After preprocessing the data, we have idenified the log returns of 438 companies, which were included in S&P500 in 2017. To recap, we are examining the stock returns from 2014 to 2017. Therefore, we will be examining the stock returns of 1010 days


#### Creating a new columns for days of the week

In [15]:
# The day of the week is added as a new index (creating a hierarchical index)
rawdata['days of week'] = [calendar.day_name[day.weekday()] for day in rawdata.index]

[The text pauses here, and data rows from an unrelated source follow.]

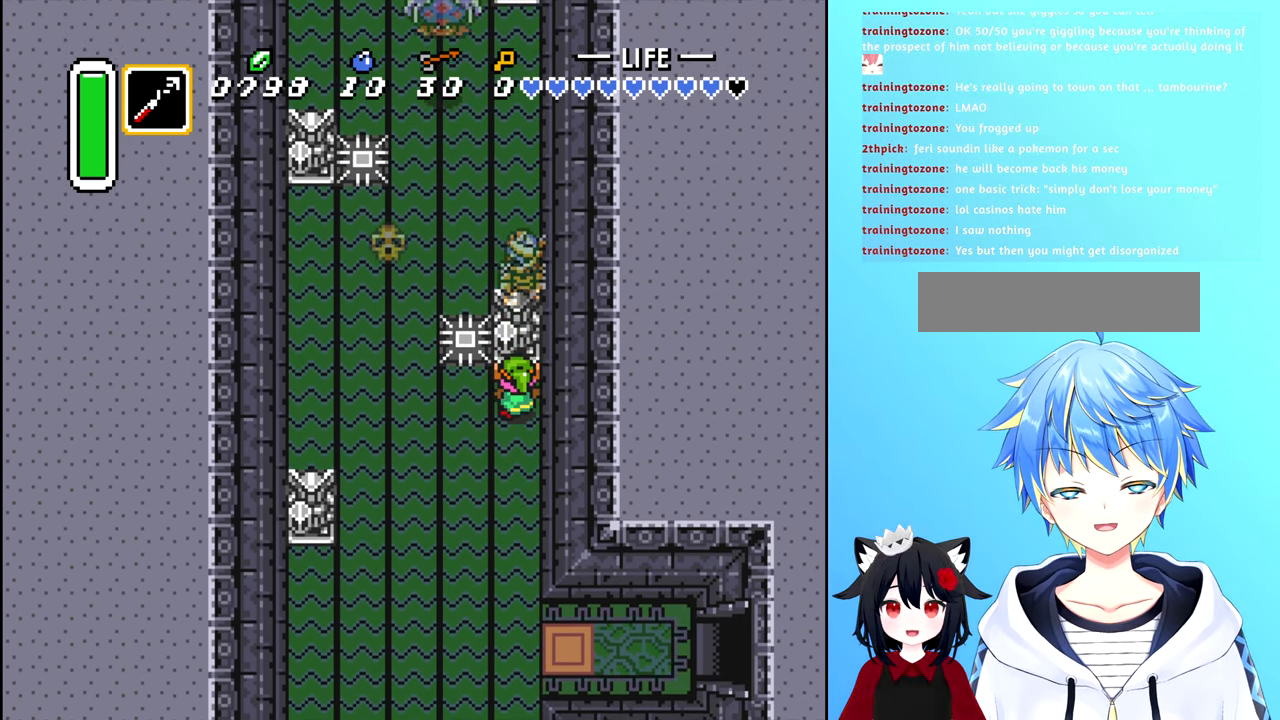
{"buttons": ["DPAD_LEFT"], "events": [[33, "DPAD_UP", "up"], [200, "DPAD_DOWN", "down"], [433, "DPAD_DOWN", "up"], [433, "DPAD_LEFT", "down"]]}
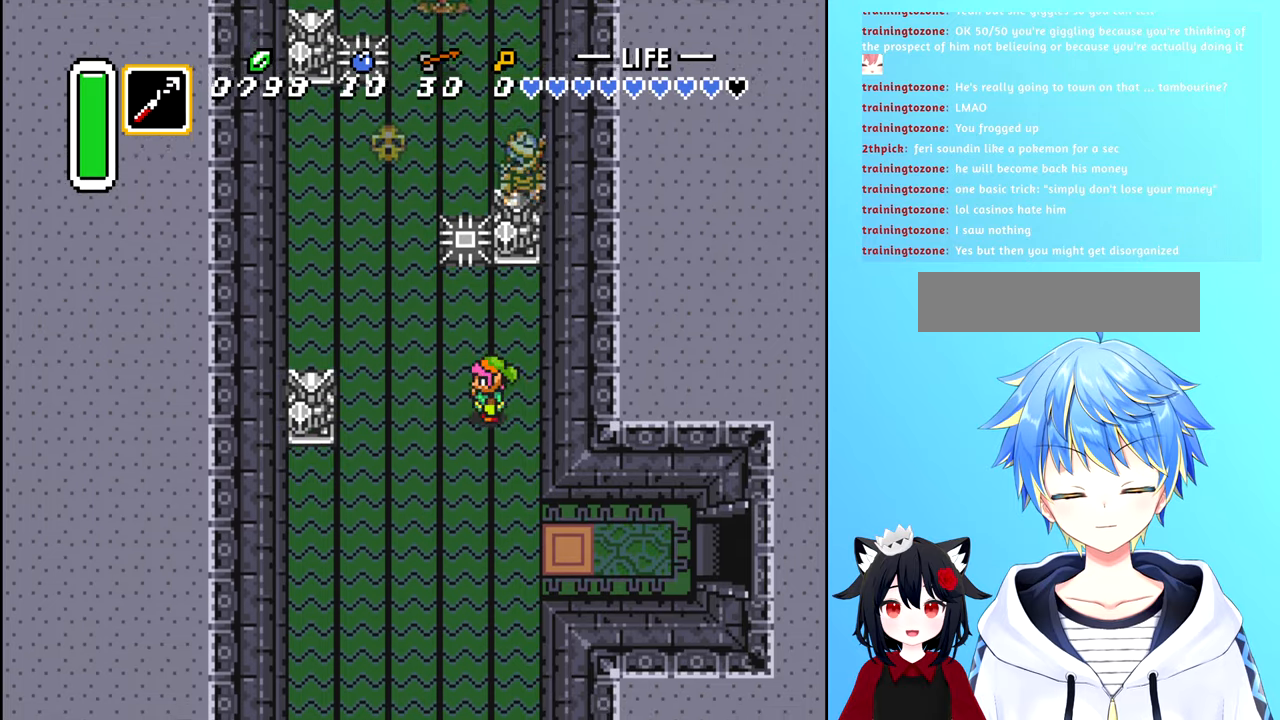
{"buttons": ["DPAD_UP"], "events": [[367, "DPAD_LEFT", "up"], [367, "DPAD_UP", "down"]]}
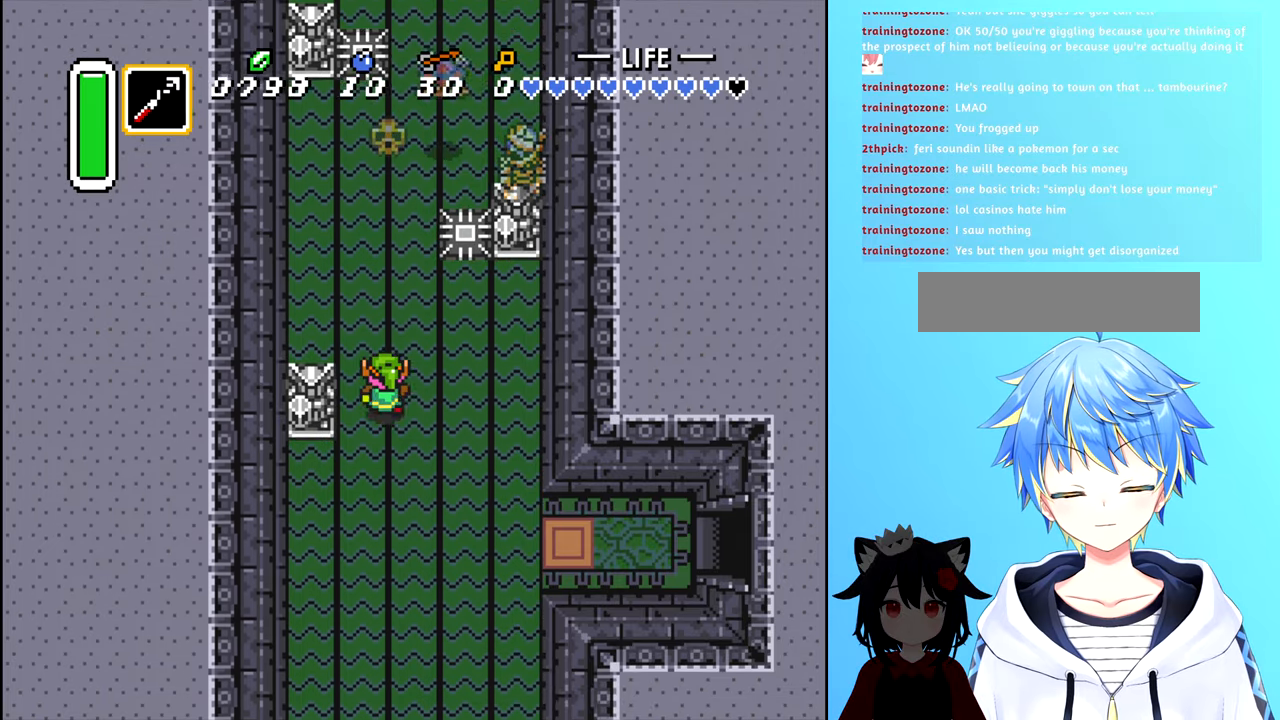
{"buttons": ["DPAD_UP"], "events": []}
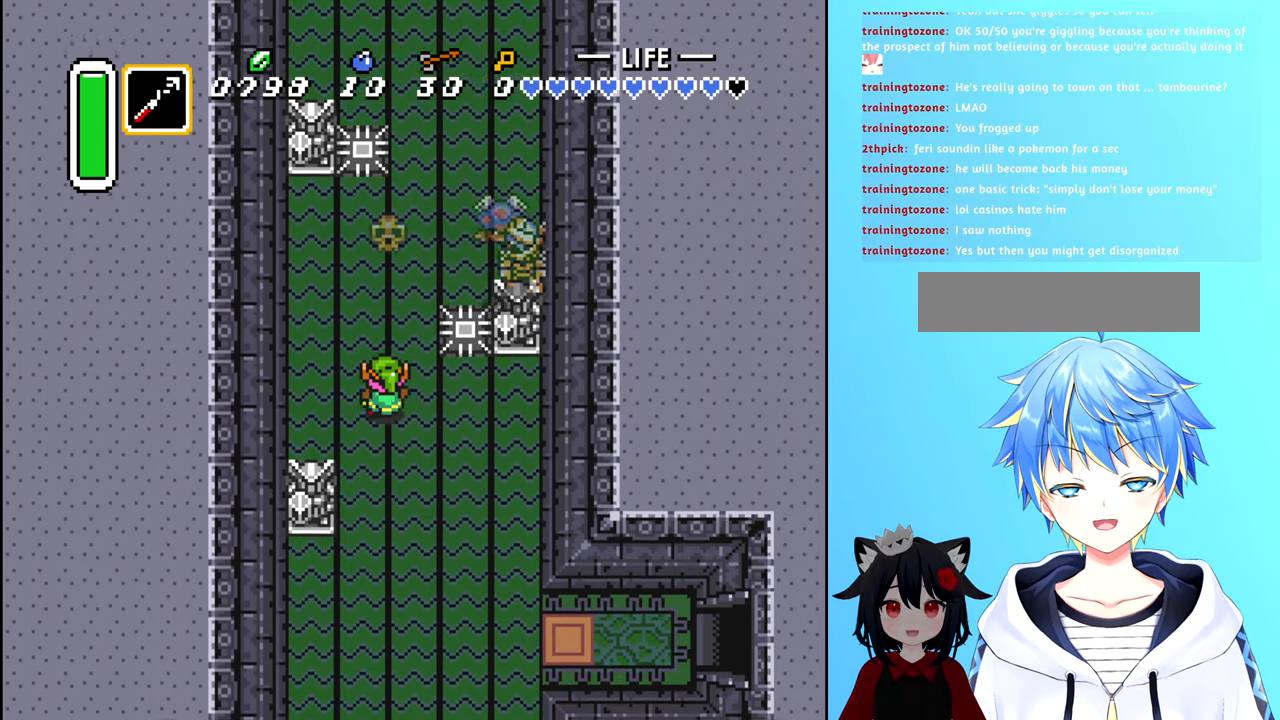
{"buttons": ["DPAD_UP"], "events": []}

#### Exporting dataframe as csv

In [16]:
rawdata.to_csv('Sungbin2014_2017_SP500.csv')

#### Creating a multilevel index: Adding the week of day as an index

In [17]:
rawdata = rawdata.set_index(['days of week', logret.index])

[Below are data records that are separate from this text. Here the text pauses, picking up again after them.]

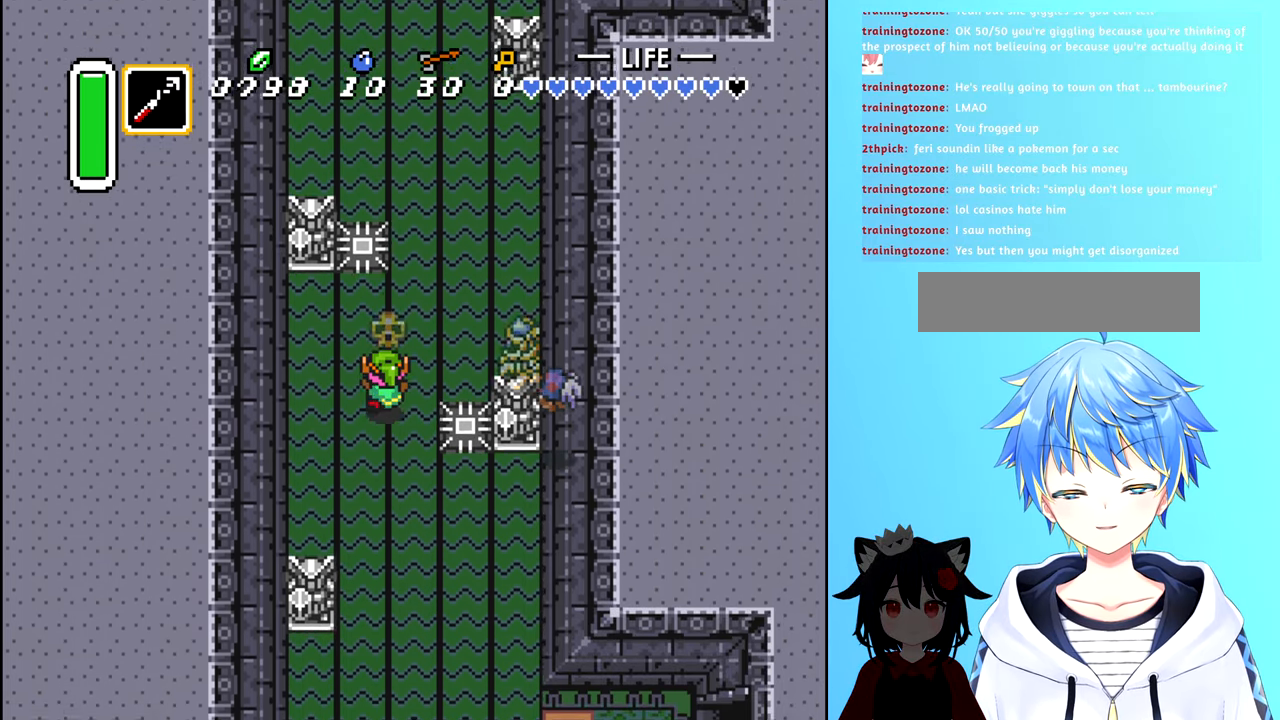
{"buttons": ["DPAD_UP", "DPAD_RIGHT"], "events": [[267, "DPAD_RIGHT", "down"]]}
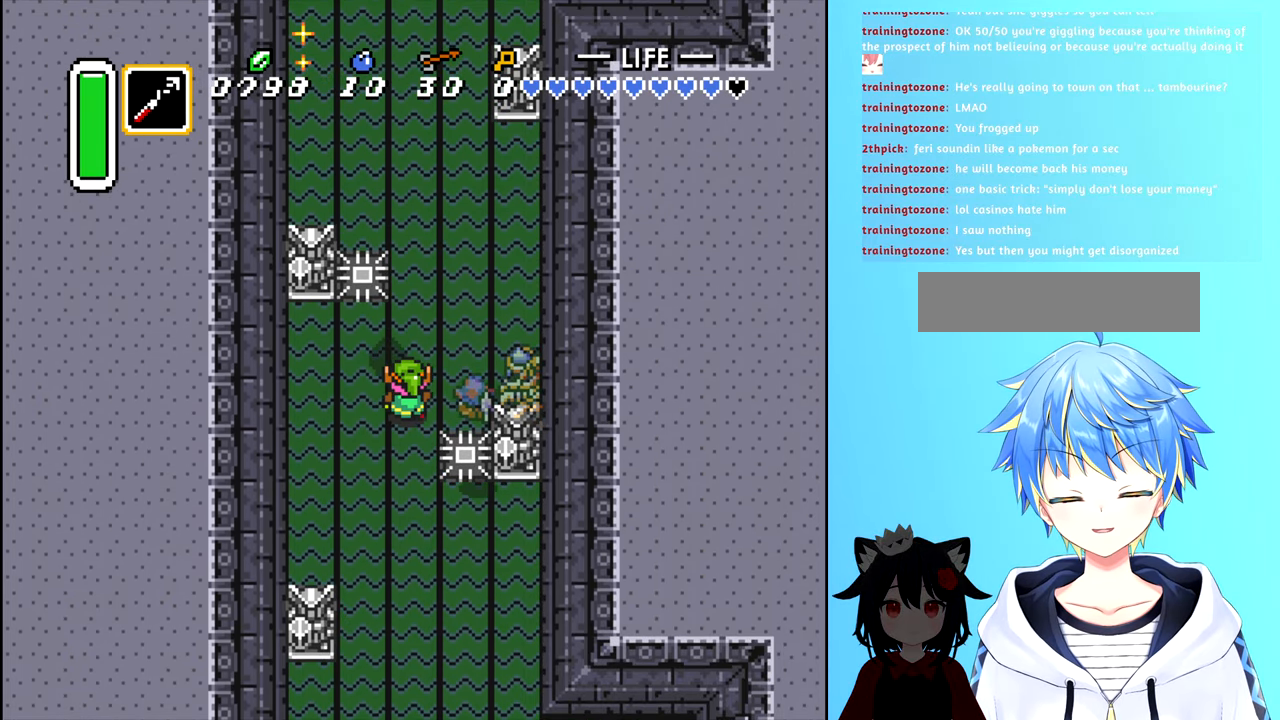
{"buttons": ["DPAD_UP", "DPAD_RIGHT"], "events": [[50, "DPAD_RIGHT", "up"], [450, "DPAD_RIGHT", "down"]]}
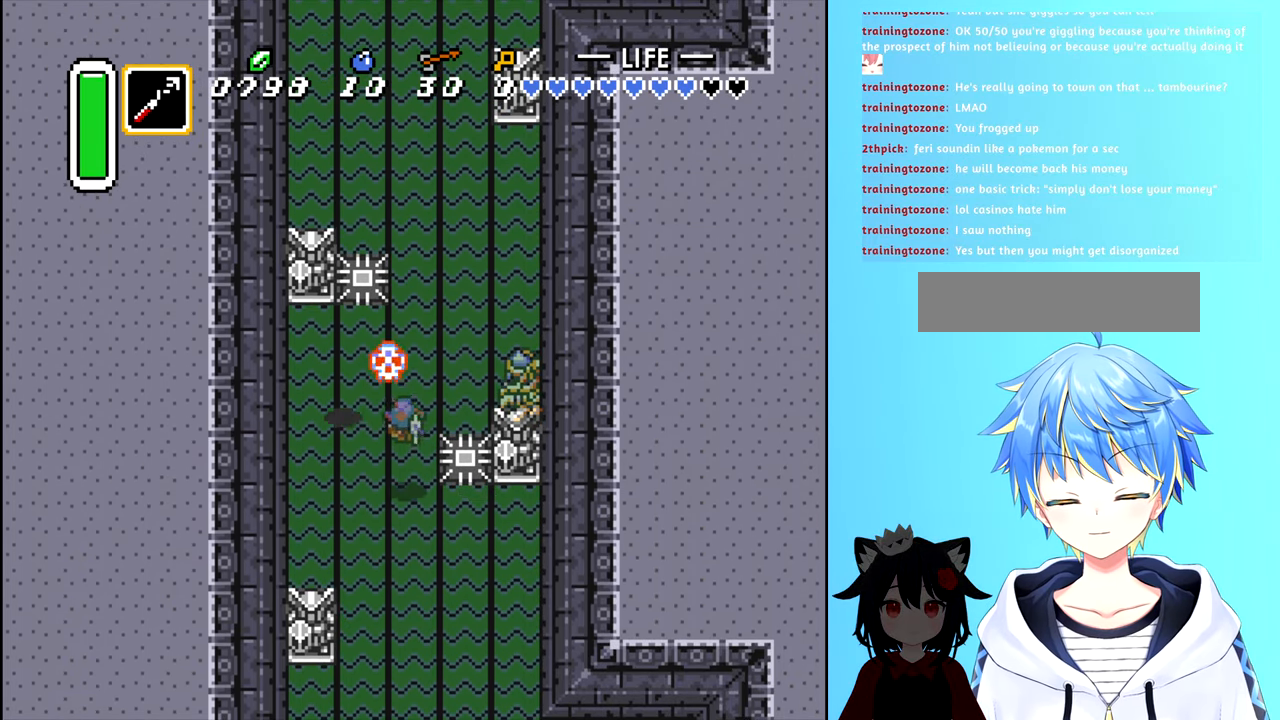
{"buttons": ["DPAD_UP", "DPAD_RIGHT"], "events": [[217, "DPAD_UP", "up"], [500, "DPAD_UP", "down"]]}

ValueError: Length mismatch: Expected 1009 rows, received array of length 1010

### Analyzing the Monday Effect
The next step is to analyze the Monday effect. First, as done in Arman and Lestari's research, one-sample t-test is conducted for each day of the week. The test value is 0. Therefore, a significant result indicates that it is highly unlikely to have obtained the average log stock returns on a specific day of the week given that the null hypothesis is true (i.e. the average log stock return is 0).

In [122]:
# Before we get into conducting one sample t-test, 
# let's look at the mean of log stock returns for each day of the week
logret.groupby(level=0).mean().mean(axis=1)

day
Friday       0.000360
Monday      -0.000040
Thursday     0.000372
Tuesday      0.000450
Wednesday    0.001083
dtype: float64

Wow! Unlike other days of the week (where the average log stock return is positive), Monday has a negative log stock returns. Let's see if this value is statistically significant. 

In [128]:
scipy.stats.ttest_1samp(logret.groupby(level=0),0)

  return array(a, dtype, copy=False, order=order)


ValueError: NumExpr 2 does not support Unicode as a dtype.